Tedros Adhanom Ghebreyesus, diretor geral da Organização Mundial de Saúde (OMS), discursa em conferência de imprensa após reunião do comitê de emergência contra o novo coronavírus na China na sua sede em Geneva, Suíca. 22 de Janeiro, 2020 (Xinhua/Liu Qu)
Tedros Adhanom Ghebreyesus, diretor geral da Organização Mundial de Saúde (OMS), discursa em conferência de imprensa após reunião do comitê de emergência contra o novo coronavírus na China na sua sede em Geneva, Suíca. 22 de Janeiro, 2020 (Xinhua/Liu Qu)

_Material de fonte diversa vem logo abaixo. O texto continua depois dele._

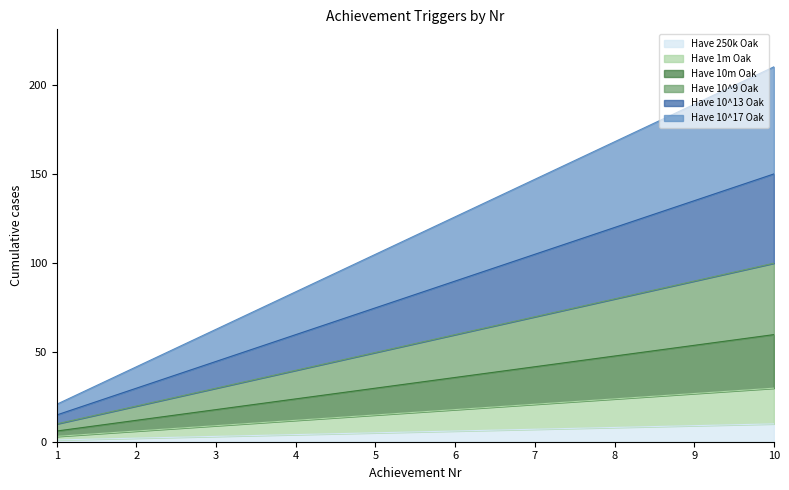

Where is Have 10^17 Oak nearest to the value 115?

5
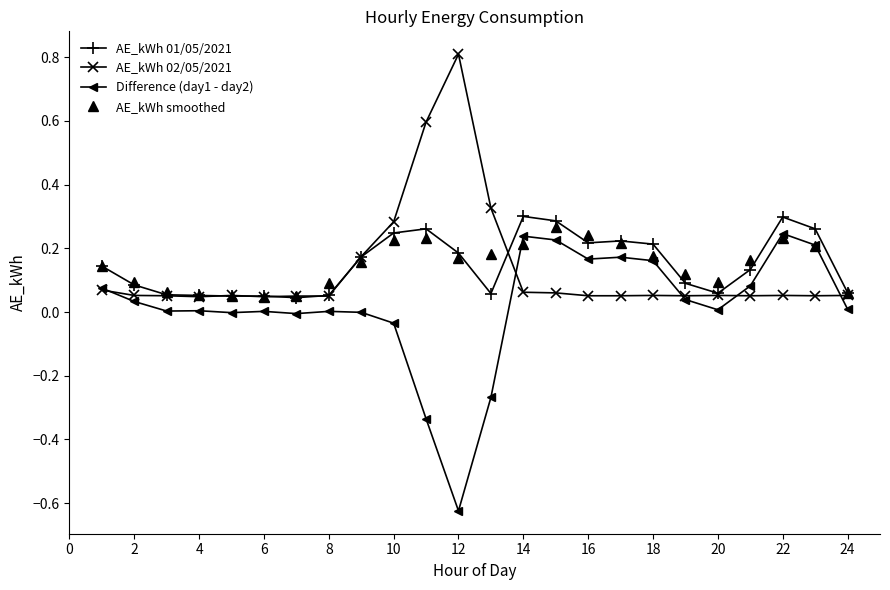

What is the greatest value displayed?

0.8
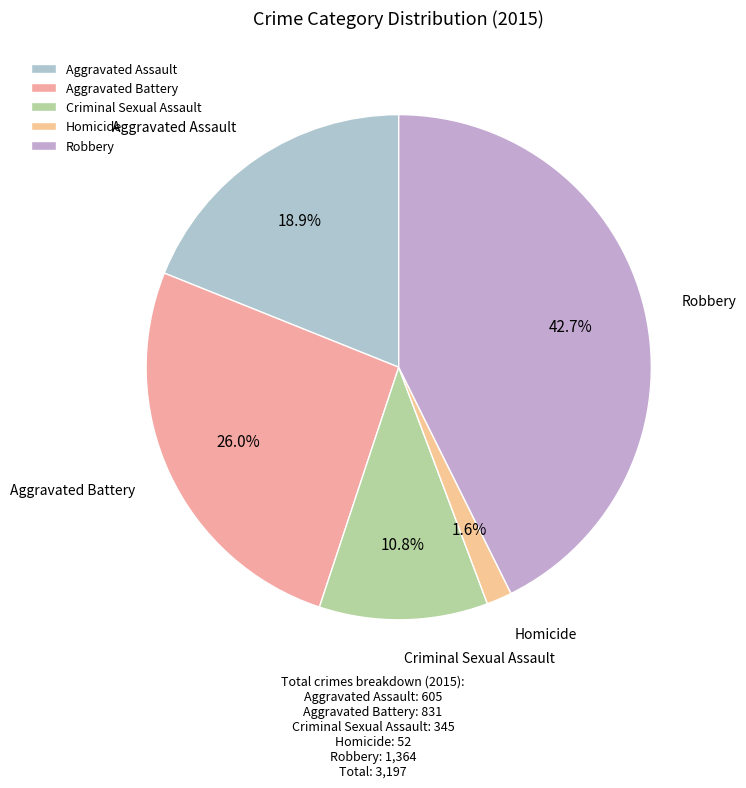

Which has a higher value, Aggravated Assault or Homicide?

Aggravated Assault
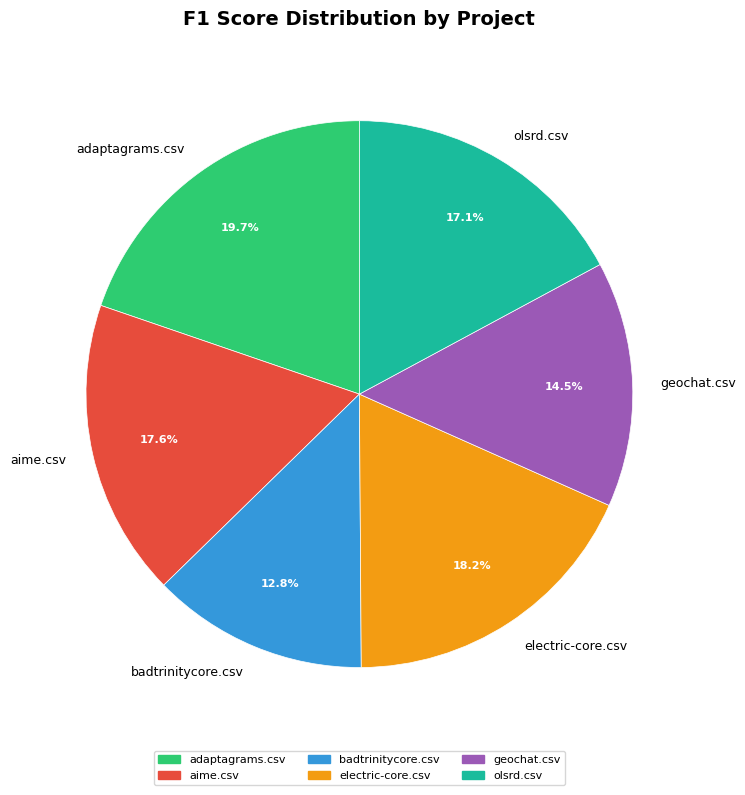

True or false: electric-core.csv accounts for 18% of the total.

True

O que vimos acontecer no Brasil e em outros países do mundo, após o início da segunda década do século XXI, chamou a atenção de jornalistas, estudiosos e políticos de todo o mundo, relacionando o papel das operações psicológicas às mudanças ocorridas em suas democracias. No Brasil a agenda de combate a corrupção foi estabelecida como forma de ressignificar no seio da sociedade, o que o governo dos partidos dos trabalhadores havia colocado em prática no que dizia respeito a políticas públicas. Mídia mainstream, fundações, think tanks, mídias independentes e toda sorte de canais de informação passaram a difundir informações que atendessem a essa agenda e que de alguma forma pudessem colaborar para a desestabilização de um governo com altos índices de aprovação e de desenvolvimento social, econômico e científico. O Brasil de 2023 reflete de forma notável os sintomas desta guerra cognitiva em que partes deste quadrante ocidental estão submersos, a relativização da realidade objetiva, reflexos de uma sociedade egoica e imersa na mais profunda dissonância cognitiva.